[Source data]
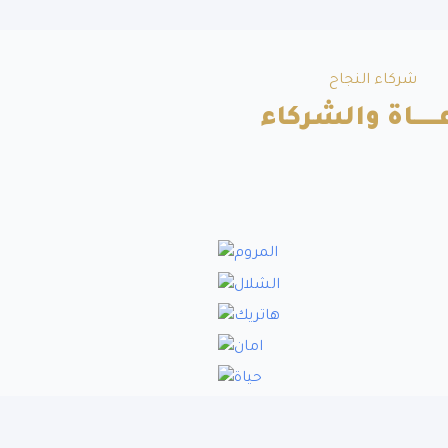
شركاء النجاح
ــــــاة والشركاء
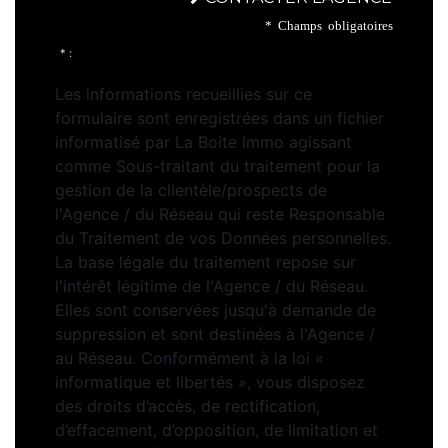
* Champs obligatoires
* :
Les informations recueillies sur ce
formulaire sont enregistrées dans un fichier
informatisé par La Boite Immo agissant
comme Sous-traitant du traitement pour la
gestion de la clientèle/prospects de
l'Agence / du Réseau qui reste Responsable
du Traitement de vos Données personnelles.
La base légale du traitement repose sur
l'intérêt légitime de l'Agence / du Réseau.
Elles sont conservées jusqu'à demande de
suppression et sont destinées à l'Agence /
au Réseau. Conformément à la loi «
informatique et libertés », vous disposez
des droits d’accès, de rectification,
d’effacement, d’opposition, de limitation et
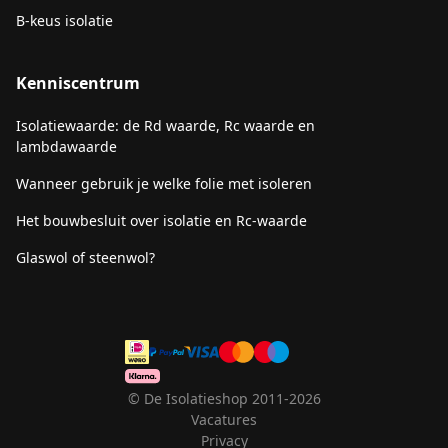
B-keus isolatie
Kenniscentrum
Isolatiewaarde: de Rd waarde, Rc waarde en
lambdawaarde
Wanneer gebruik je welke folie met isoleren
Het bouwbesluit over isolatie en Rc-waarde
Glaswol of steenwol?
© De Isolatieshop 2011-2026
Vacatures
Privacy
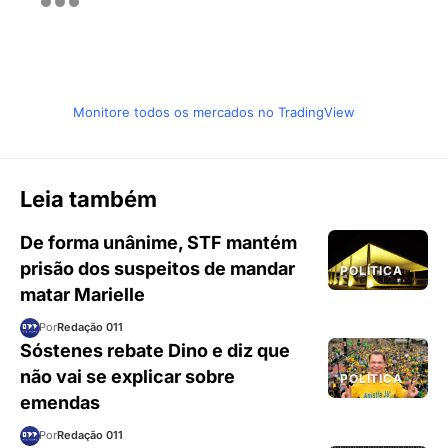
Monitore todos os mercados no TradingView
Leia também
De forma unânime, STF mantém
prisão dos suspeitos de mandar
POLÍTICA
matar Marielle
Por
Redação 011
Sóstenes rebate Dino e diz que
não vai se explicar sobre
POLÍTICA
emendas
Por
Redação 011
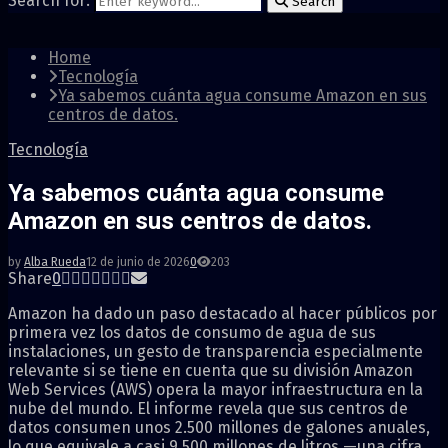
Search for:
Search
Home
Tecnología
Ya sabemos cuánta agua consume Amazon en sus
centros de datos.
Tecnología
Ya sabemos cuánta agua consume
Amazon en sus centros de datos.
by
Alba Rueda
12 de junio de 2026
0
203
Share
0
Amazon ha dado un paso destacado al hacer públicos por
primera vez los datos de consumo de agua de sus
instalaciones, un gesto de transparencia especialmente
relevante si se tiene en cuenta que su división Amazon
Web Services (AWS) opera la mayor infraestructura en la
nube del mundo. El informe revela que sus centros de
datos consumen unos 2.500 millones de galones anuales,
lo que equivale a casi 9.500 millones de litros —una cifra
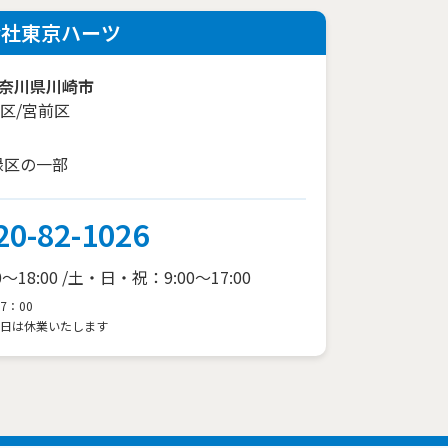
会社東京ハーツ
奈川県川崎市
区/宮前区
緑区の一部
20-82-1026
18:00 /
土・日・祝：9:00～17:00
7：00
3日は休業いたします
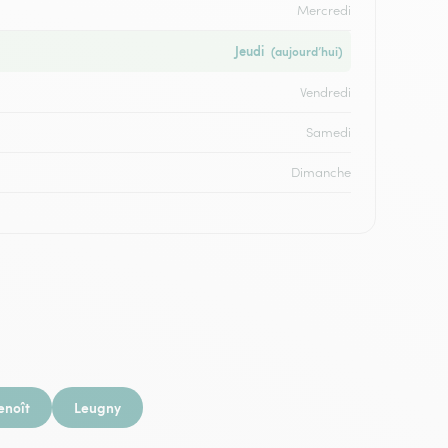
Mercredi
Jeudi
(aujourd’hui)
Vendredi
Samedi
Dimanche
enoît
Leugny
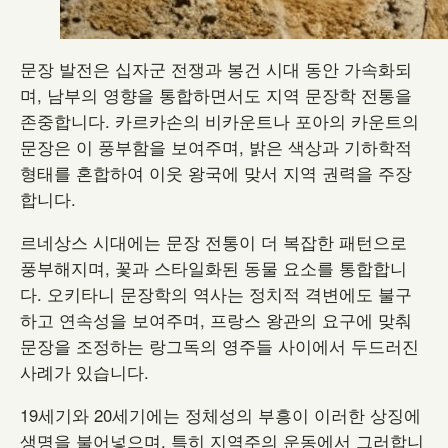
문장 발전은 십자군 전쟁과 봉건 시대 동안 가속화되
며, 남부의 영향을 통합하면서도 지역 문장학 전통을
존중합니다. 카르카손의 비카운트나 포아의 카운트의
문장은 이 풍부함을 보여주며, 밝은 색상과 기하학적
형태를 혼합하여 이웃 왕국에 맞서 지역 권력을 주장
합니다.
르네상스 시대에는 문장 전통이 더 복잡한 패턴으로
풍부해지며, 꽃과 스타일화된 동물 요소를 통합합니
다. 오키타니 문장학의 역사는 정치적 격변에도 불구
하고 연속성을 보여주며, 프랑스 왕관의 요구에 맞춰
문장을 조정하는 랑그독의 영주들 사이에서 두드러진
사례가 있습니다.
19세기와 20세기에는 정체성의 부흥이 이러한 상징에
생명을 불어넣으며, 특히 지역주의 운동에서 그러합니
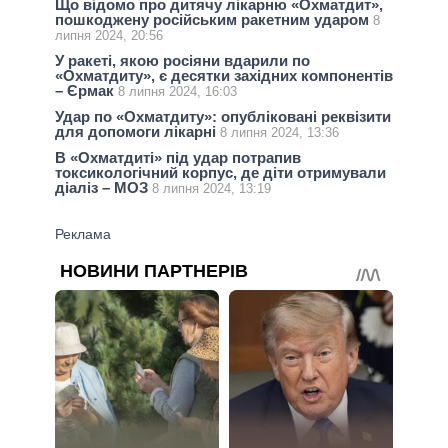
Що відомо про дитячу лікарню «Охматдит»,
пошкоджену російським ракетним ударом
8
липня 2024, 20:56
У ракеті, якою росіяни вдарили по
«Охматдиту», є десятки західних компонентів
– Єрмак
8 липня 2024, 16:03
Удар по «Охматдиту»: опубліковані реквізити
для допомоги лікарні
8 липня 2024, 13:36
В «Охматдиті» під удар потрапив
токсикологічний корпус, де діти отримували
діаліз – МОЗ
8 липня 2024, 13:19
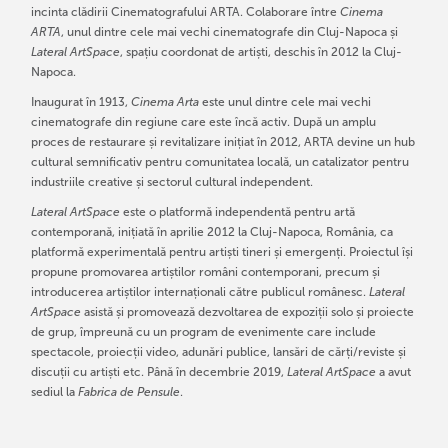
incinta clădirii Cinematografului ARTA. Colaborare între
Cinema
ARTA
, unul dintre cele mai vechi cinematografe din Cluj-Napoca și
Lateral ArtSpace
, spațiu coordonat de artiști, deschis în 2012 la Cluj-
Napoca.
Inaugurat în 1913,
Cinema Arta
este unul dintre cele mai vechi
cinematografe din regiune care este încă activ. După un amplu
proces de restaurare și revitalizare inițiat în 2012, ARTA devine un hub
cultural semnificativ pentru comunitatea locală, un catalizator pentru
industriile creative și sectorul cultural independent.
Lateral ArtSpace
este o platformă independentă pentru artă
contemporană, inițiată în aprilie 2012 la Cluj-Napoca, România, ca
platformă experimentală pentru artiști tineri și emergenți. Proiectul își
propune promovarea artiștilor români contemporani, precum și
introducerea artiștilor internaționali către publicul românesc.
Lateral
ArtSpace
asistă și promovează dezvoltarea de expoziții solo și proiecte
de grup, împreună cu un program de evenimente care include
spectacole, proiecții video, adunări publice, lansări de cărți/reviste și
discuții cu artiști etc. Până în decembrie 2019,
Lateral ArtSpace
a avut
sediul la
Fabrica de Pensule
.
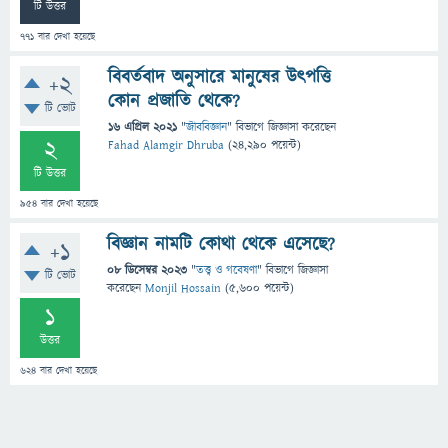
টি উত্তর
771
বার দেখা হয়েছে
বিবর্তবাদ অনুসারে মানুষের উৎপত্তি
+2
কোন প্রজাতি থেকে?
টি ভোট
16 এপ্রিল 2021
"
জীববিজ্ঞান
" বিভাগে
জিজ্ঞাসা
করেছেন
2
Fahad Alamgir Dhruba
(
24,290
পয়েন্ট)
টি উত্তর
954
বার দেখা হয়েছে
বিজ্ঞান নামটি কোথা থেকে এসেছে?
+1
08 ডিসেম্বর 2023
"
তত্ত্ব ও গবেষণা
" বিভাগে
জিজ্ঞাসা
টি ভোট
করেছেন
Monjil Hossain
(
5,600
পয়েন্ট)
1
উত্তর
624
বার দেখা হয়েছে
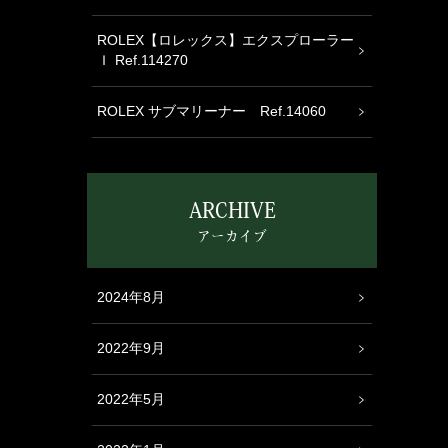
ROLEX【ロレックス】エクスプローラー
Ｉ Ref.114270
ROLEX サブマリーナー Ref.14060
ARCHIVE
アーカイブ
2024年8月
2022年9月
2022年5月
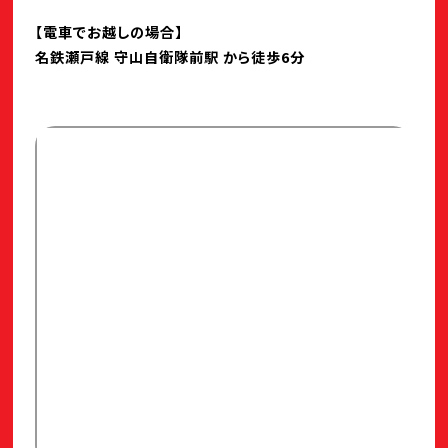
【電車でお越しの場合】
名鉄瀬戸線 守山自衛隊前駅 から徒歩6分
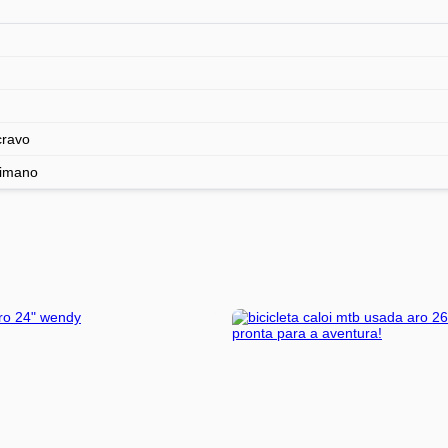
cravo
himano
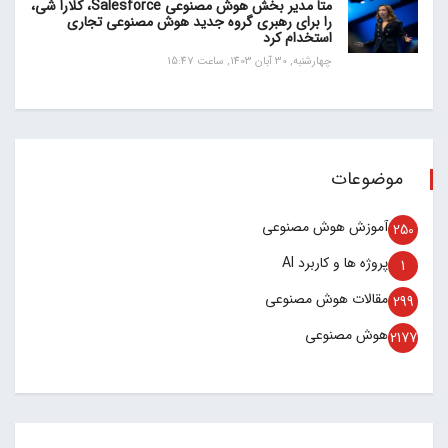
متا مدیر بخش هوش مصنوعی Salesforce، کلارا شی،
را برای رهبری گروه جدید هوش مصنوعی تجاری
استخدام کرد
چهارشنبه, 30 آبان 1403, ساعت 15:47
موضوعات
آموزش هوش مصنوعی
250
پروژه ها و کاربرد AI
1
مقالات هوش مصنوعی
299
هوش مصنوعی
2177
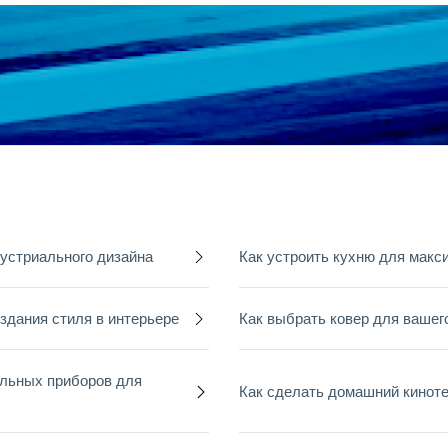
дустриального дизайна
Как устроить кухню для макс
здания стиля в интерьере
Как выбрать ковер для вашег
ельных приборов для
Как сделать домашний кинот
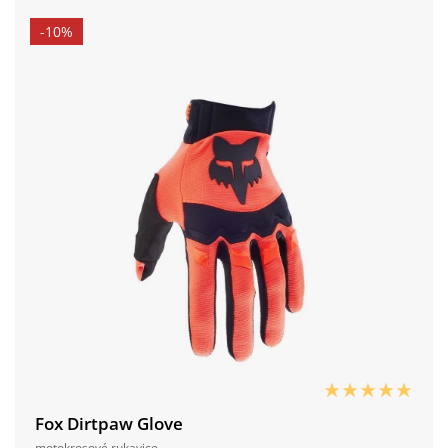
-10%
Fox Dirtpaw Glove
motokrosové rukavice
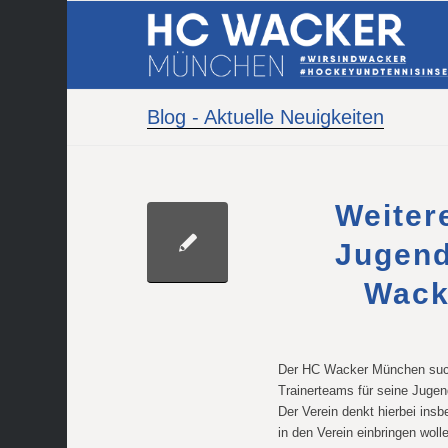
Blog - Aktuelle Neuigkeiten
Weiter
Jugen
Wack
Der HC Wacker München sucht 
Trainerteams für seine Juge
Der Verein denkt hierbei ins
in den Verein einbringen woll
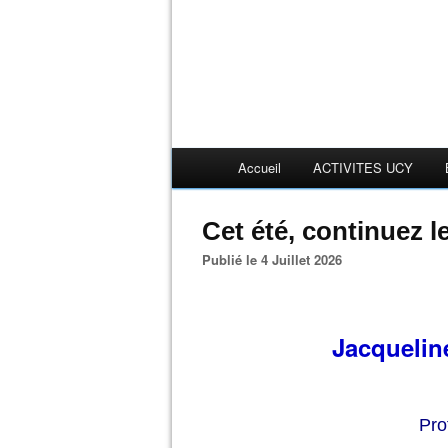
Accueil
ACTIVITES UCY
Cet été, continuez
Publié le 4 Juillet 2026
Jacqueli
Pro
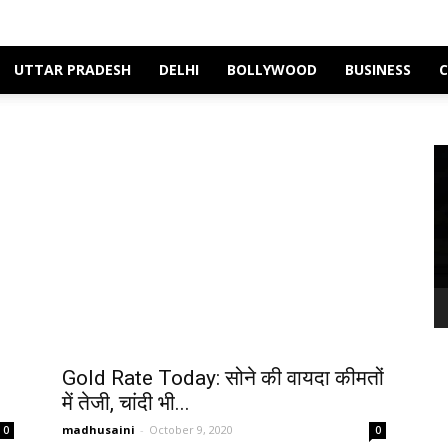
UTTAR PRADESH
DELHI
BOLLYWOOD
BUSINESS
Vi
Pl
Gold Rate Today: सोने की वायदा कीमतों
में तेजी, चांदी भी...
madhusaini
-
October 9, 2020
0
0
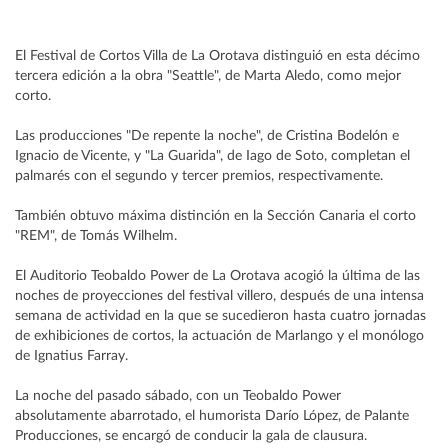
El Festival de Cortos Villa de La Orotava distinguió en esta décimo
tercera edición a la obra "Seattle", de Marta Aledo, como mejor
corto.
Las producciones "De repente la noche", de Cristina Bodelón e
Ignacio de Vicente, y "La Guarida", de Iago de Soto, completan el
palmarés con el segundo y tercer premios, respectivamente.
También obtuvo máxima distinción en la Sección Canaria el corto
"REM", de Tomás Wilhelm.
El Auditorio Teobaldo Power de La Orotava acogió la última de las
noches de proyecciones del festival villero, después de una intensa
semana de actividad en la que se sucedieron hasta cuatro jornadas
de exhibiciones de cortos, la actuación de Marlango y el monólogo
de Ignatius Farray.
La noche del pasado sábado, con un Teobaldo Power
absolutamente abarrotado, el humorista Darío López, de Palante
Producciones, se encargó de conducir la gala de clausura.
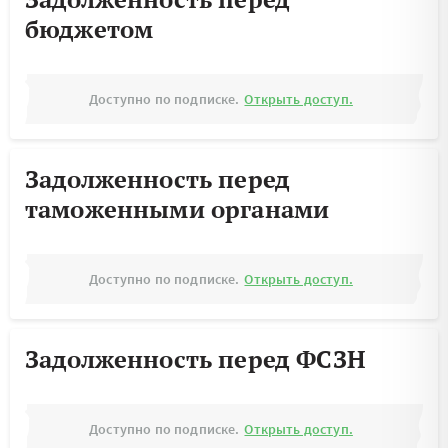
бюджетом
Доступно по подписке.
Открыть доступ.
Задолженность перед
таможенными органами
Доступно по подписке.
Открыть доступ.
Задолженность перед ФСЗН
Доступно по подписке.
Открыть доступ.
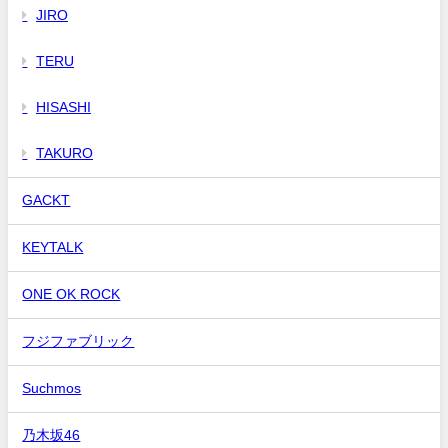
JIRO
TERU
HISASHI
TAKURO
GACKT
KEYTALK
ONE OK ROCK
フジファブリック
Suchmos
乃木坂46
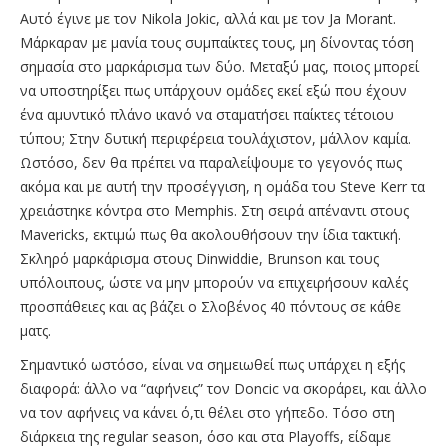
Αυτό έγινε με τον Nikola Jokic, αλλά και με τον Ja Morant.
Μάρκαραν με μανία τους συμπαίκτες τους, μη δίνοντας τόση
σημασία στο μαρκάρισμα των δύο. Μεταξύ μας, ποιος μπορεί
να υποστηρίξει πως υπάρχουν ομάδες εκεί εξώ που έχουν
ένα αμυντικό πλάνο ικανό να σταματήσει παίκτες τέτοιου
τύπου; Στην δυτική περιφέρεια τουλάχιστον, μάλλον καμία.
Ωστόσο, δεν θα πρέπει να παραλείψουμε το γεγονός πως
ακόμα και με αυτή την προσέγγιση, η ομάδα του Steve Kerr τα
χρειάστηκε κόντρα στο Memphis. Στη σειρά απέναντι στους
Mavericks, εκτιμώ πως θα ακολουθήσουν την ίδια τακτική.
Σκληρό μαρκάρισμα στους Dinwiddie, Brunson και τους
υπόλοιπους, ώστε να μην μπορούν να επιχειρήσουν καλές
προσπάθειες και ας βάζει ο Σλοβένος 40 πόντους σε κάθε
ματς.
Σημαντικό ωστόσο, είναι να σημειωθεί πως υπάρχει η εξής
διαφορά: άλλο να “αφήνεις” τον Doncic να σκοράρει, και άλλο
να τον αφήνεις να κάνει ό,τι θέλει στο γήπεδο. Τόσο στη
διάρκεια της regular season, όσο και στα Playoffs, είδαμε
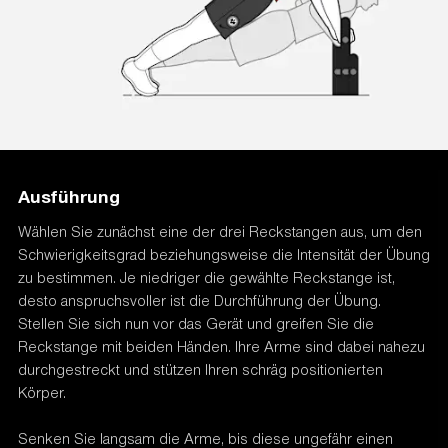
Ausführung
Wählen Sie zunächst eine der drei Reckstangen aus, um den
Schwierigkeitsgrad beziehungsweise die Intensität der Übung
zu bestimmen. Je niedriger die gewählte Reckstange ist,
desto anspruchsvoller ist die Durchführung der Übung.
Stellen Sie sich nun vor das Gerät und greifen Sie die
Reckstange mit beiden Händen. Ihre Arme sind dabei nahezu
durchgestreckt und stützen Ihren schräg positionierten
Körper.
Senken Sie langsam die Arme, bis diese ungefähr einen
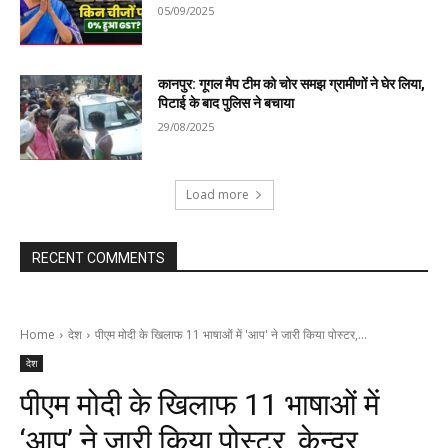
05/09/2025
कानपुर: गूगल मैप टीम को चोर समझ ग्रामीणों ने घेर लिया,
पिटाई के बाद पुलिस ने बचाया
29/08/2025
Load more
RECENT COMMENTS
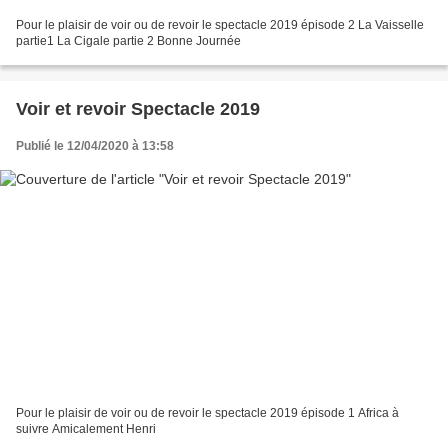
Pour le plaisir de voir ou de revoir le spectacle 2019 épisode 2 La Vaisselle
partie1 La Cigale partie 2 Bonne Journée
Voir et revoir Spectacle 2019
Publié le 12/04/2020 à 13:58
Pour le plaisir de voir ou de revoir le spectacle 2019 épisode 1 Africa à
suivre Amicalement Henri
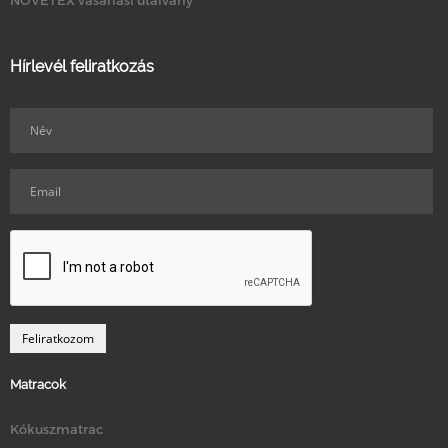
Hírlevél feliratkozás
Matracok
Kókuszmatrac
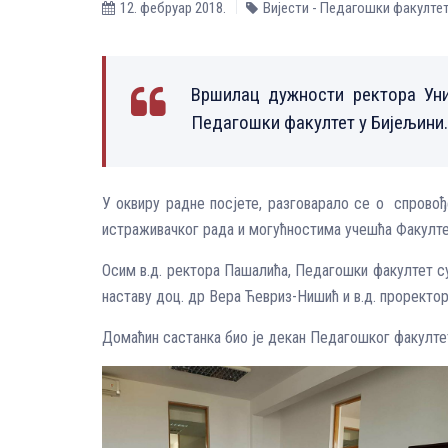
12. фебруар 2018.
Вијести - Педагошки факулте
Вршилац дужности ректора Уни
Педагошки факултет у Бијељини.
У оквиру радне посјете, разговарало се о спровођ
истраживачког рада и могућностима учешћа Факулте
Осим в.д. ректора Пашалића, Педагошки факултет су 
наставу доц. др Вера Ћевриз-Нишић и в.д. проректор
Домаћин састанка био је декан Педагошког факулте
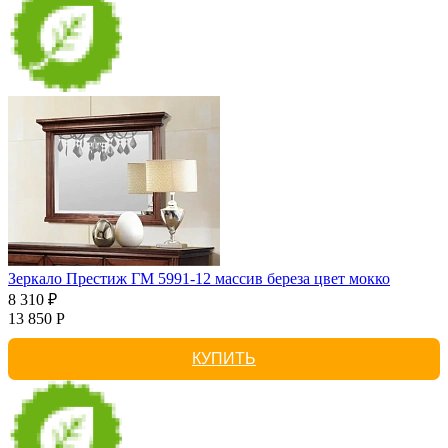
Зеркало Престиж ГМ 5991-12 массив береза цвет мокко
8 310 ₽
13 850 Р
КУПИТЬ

* REQUIRED WORK: List each line of the data above that contains the word "ректора". Matching is case-sensitive.

* THE COMPLETED TASK:
Вршилац дужности ректора Уни
Осим в.д. ректора Пашалића, Педагошки факултет су 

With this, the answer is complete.